## To-do item:
Update the lines of the listing from the one containing "3. Top dress the grass" down to the one containing "Adding top dressing replenishes and improves" by changing "loam" to "topsoil" and leaving everything else unchanged. Return only those lines.
---
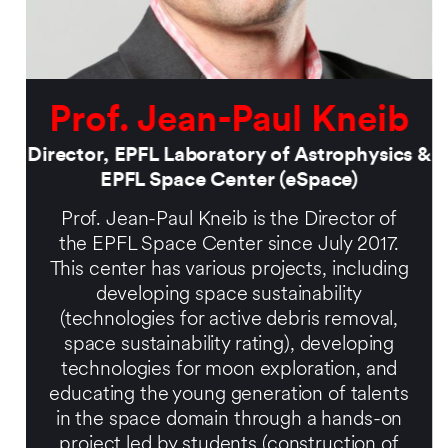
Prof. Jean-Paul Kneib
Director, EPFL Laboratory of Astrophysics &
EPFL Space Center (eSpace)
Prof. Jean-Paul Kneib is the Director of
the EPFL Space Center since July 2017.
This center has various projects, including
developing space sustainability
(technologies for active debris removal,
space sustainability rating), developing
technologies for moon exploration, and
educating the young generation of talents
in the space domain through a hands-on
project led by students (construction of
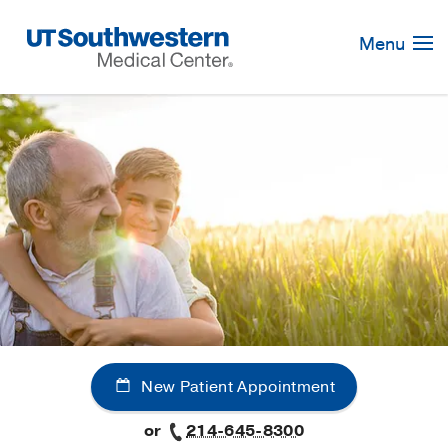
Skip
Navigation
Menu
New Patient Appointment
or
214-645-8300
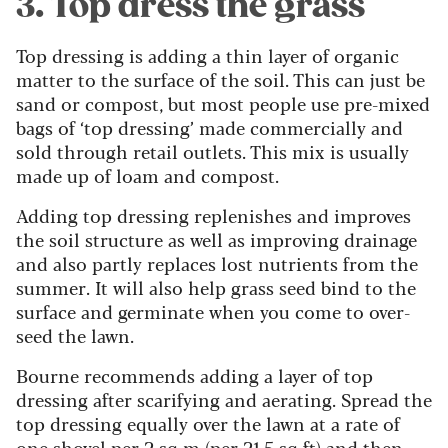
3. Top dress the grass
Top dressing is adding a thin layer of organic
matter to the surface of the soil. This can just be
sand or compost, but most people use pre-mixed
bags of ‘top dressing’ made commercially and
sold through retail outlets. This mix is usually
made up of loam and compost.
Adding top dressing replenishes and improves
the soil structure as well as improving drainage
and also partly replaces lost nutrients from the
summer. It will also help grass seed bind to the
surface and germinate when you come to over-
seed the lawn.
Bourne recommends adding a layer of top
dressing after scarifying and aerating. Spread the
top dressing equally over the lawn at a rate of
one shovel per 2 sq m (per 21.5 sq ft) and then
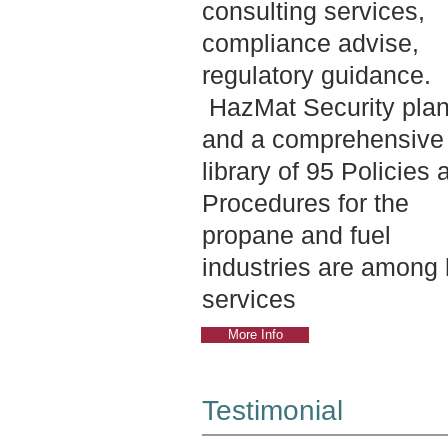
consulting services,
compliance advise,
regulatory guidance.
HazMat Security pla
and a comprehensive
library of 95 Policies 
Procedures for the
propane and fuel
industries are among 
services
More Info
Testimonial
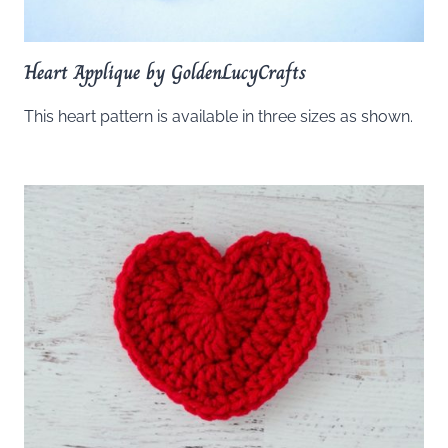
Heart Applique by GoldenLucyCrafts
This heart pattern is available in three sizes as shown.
---
## Completed exercise:
3. Top dress the grass
Top dressing is adding a thin layer of organic
matter to the surface of the soil. This can just be
sand or compost, but most people use pre-mixed
bags of ‘top dressing’ made commercially and
sold through retail outlets. This mix is usually
made up of topsoil and compost.
Adding top dressing replenishes and improves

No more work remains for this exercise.